▶ _Task statement_
Keep the pictures out, and restate the listing that follows exactly as written.

▶ _Data for this task_

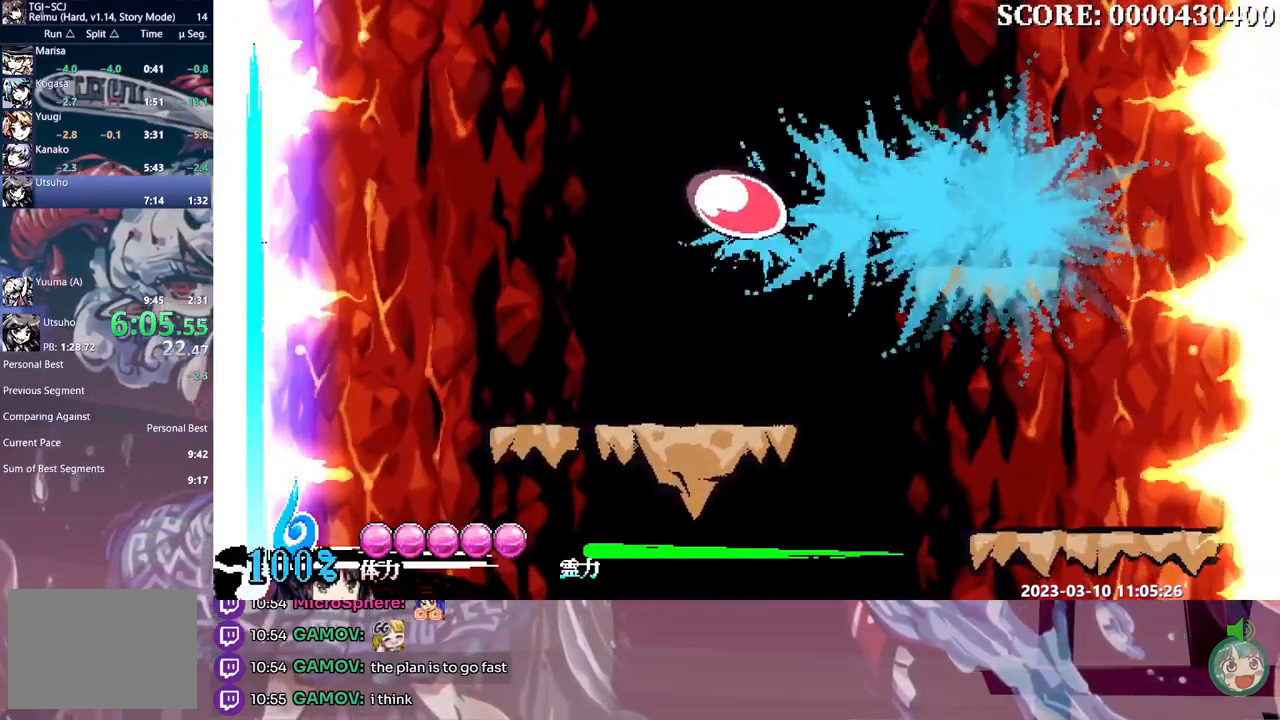
Gameplay with a controller (Xbox layout); each line is a JSON object with the inputs held at the frame after it (dt_ms = milliseconds from this image to that frame). "events" lists button and stick changes between this image and that frame as [ms after this image, input, new state], when the widget could be followed in between. Not read: A L2 L3 R1 R2 R3 SELECT START X.
{"dt_ms": 500, "buttons": ["L1", "DPAD_LEFT"]}
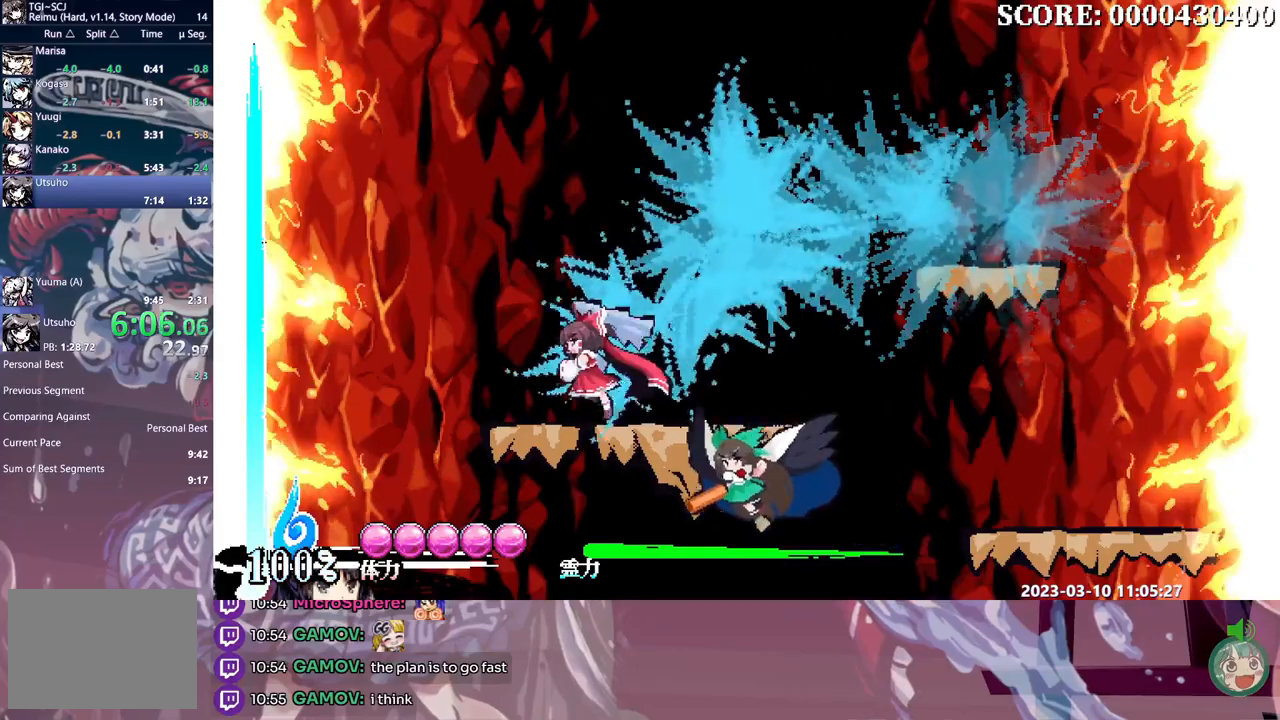
{"dt_ms": 1000, "buttons": ["Y", "L1"]}
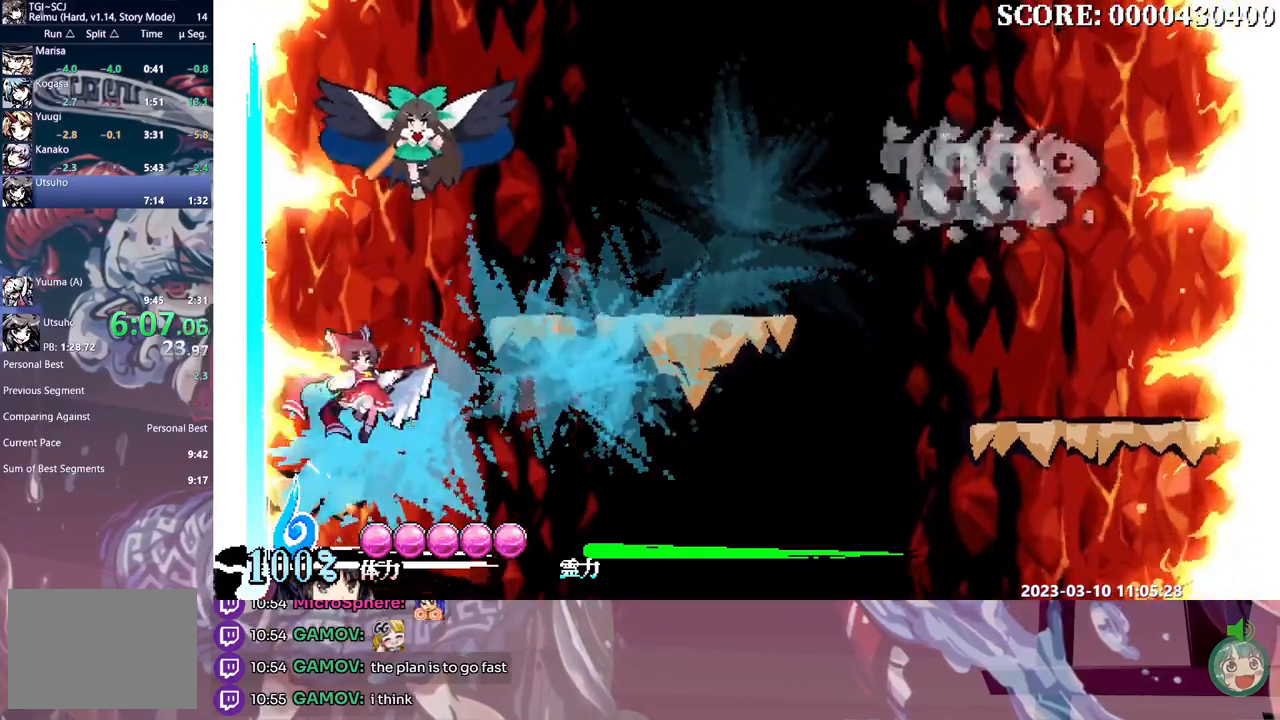
{"dt_ms": 500, "buttons": ["L1", "DPAD_RIGHT"]}
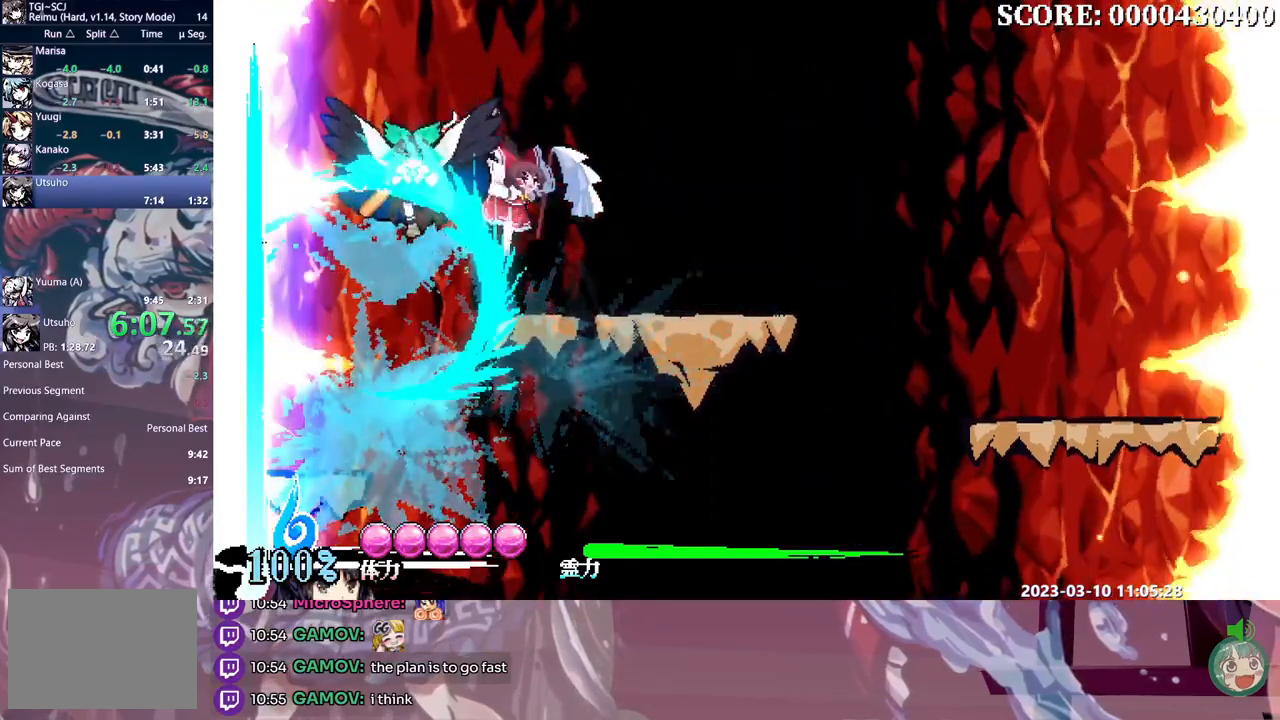
{"dt_ms": 500, "buttons": ["L1"], "events": [[267, "DPAD_RIGHT", "up"]]}
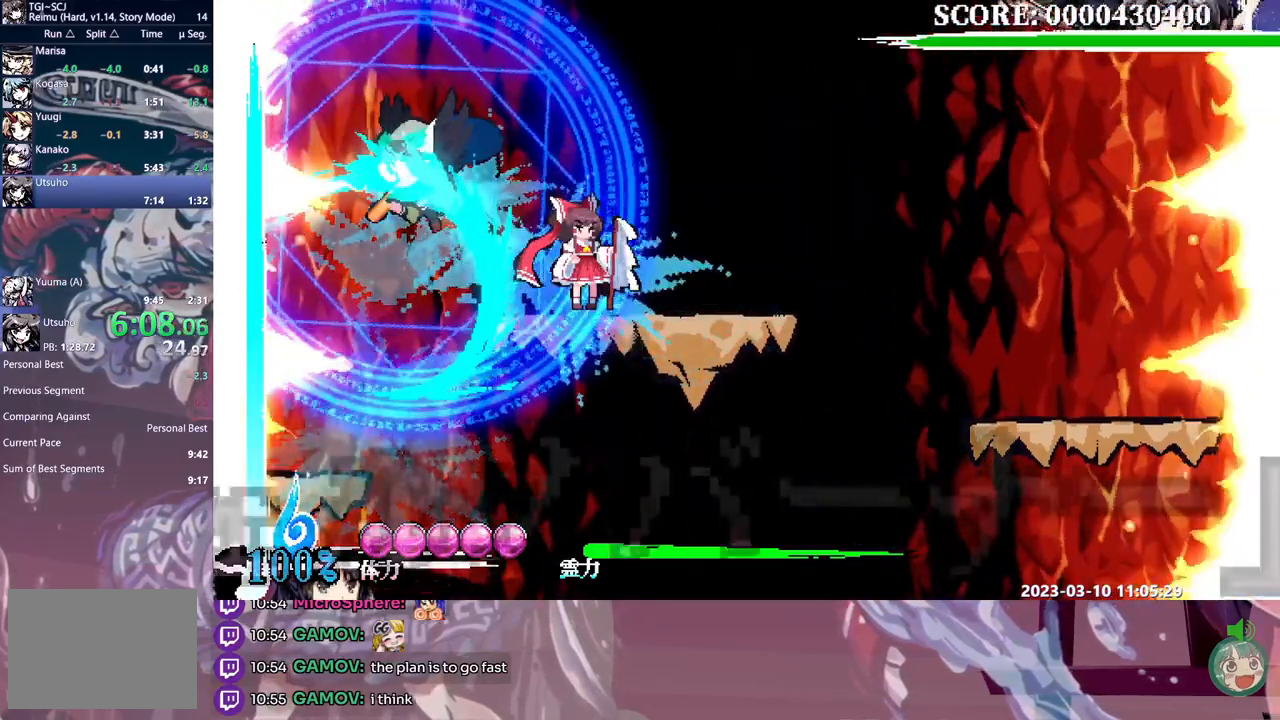
{"dt_ms": 500, "buttons": ["Y", "L1", "DPAD_DOWN"], "events": [[33, "DPAD_DOWN", "down"], [417, "Y", "down"]]}
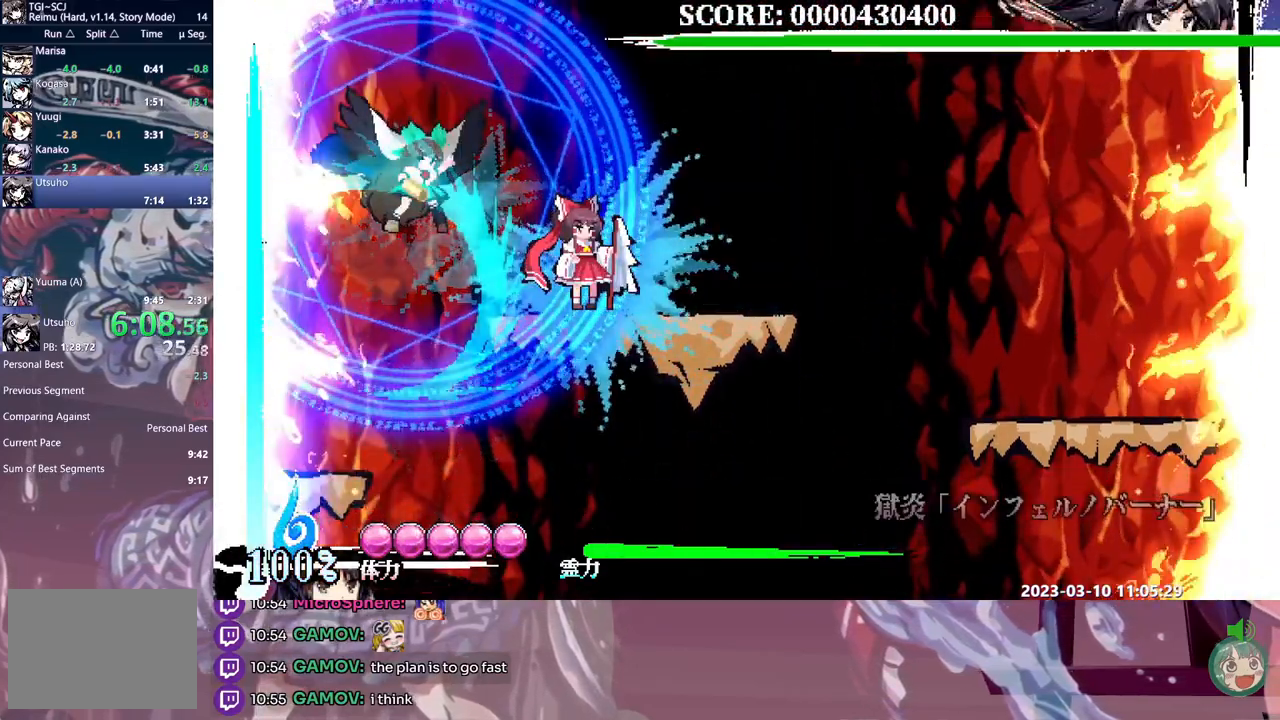
{"dt_ms": 500, "buttons": ["Y", "L1", "DPAD_DOWN"], "events": []}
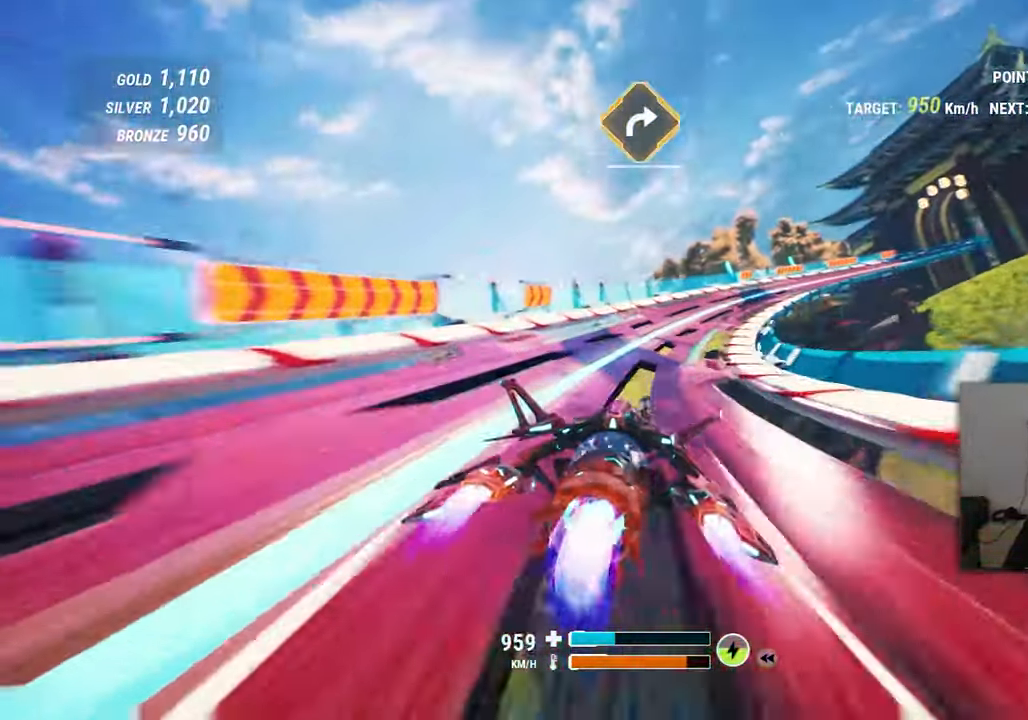
Gameplay with a controller (Xbox layout); each line is a JSON object with the inputs held at the frame after it (dt_ms = milliseconds from this image to that frame). "events" lists button and stick changes between this image and that frame as [ms after this image, input, new state], when the widget could be followed in between. Not read: A HOME L2 L3 R2 R3 SELECT START.
{"dt_ms": 500, "buttons": [], "left_stick": "up-right", "right_stick": "right", "events": []}
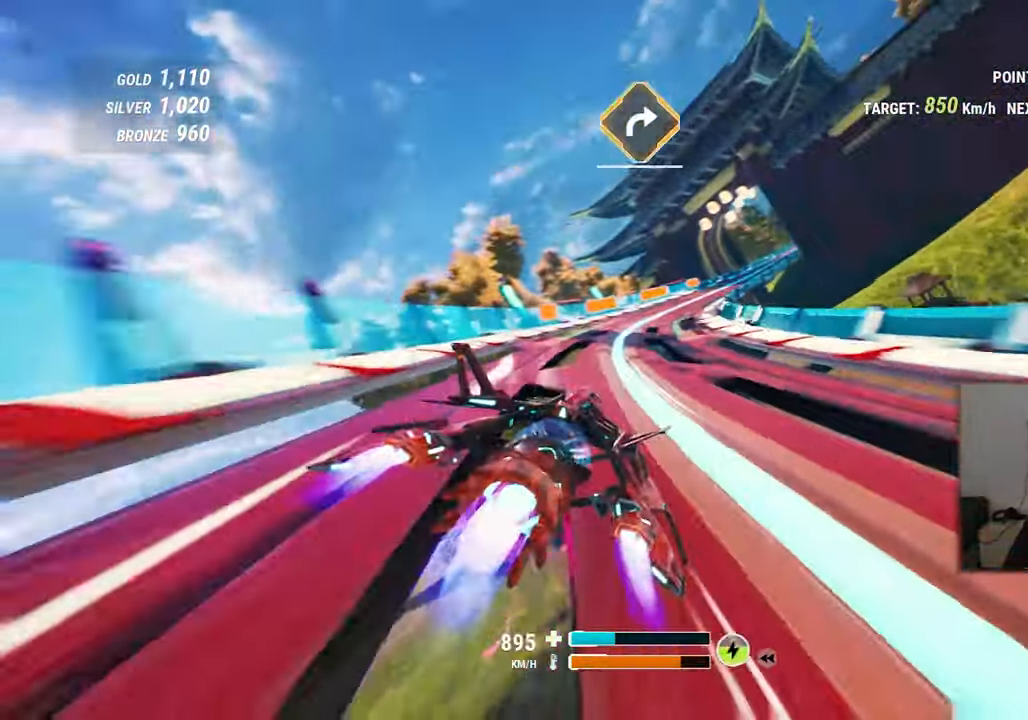
{"dt_ms": 500, "buttons": [], "left_stick": "up-left", "right_stick": "right", "events": [[84, "left_stick", "up"], [234, "left_stick", "up-right"], [434, "left_stick", "up-left"]]}
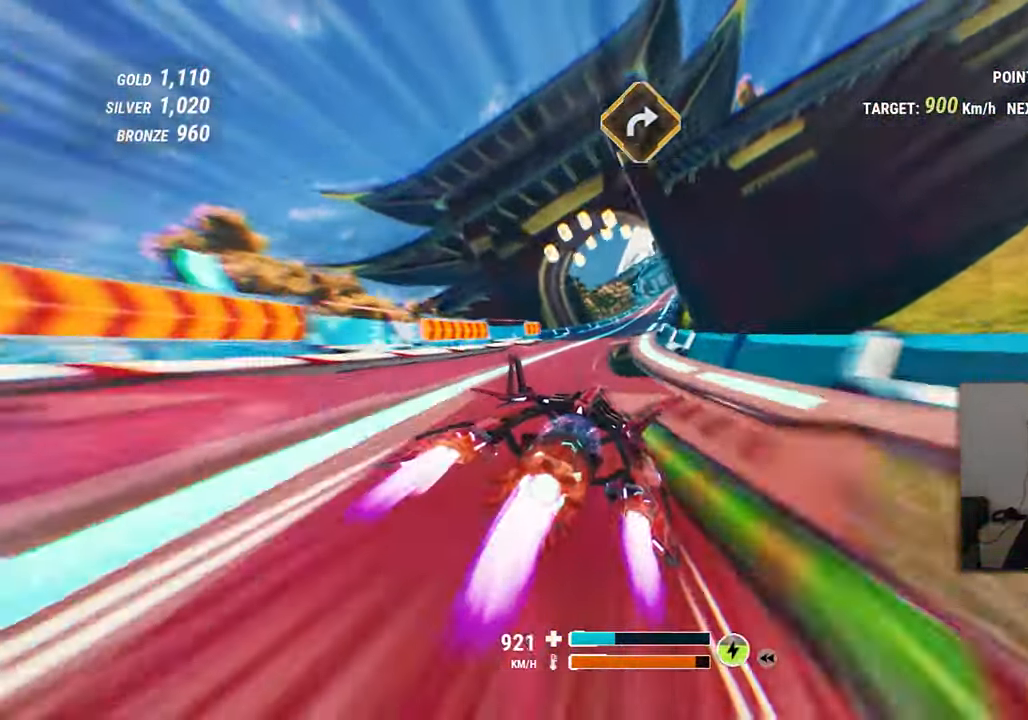
{"dt_ms": 500, "buttons": [], "left_stick": "up-right", "right_stick": "right", "events": [[150, "left_stick", "up-right"], [334, "left_stick", "up"], [450, "left_stick", "up-right"]]}
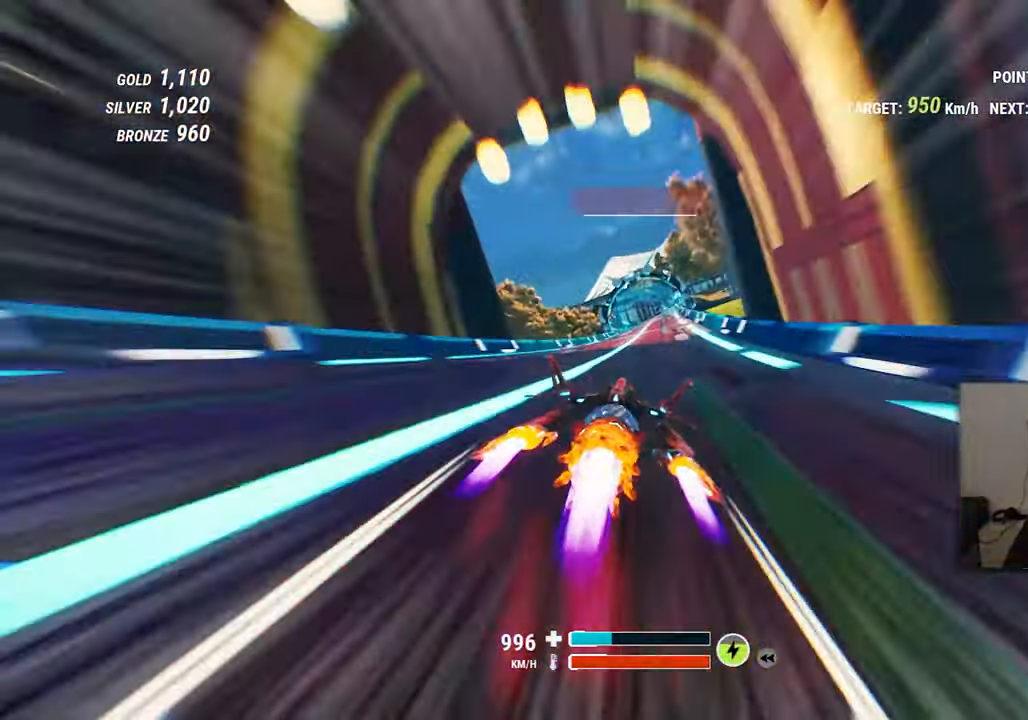
{"dt_ms": 500, "buttons": [], "left_stick": "up-left", "right_stick": "center", "events": [[184, "left_stick", "up-left"], [184, "right_stick", "center"]]}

▶ _Reply_
Gameplay with a controller (Xbox layout); each line is a JSON object with the inputs held at the frame after it (dt_ms = milliseconds from this image to that frame). "events" lists button and stick changes between this image and that frame as [ms after this image, input, new state], when the widget could be followed in between. Not read: A L2 L3 R1 R2 R3 SELECT START X.
{"dt_ms": 500, "buttons": ["L1", "DPAD_LEFT"]}
{"dt_ms": 1000, "buttons": ["Y", "L1"]}
{"dt_ms": 500, "buttons": ["L1", "DPAD_RIGHT"]}
{"dt_ms": 500, "buttons": ["L1"], "events": [[267, "DPAD_RIGHT", "up"]]}
{"dt_ms": 500, "buttons": ["Y", "L1", "DPAD_DOWN"], "events": [[33, "DPAD_DOWN", "down"], [417, "Y", "down"]]}
{"dt_ms": 500, "buttons": ["Y", "L1", "DPAD_DOWN"], "events": []}
Gameplay with a controller (Xbox layout); each line is a JSON object with the inputs held at the frame after it (dt_ms = milliseconds from this image to that frame). "events" lists button and stick changes between this image and that frame as [ms after this image, input, new state], when the widget could be followed in between. Not read: A HOME L2 L3 R2 R3 SELECT START.
{"dt_ms": 500, "buttons": [], "left_stick": "up-right", "right_stick": "right", "events": []}
{"dt_ms": 500, "buttons": [], "left_stick": "up-left", "right_stick": "right", "events": [[84, "left_stick", "up"], [234, "left_stick", "up-right"], [434, "left_stick", "up-left"]]}
{"dt_ms": 500, "buttons": [], "left_stick": "up-right", "right_stick": "right", "events": [[150, "left_stick", "up-right"], [334, "left_stick", "up"], [450, "left_stick", "up-right"]]}
{"dt_ms": 500, "buttons": [], "left_stick": "up-left", "right_stick": "center", "events": [[184, "left_stick", "up-left"], [184, "right_stick", "center"]]}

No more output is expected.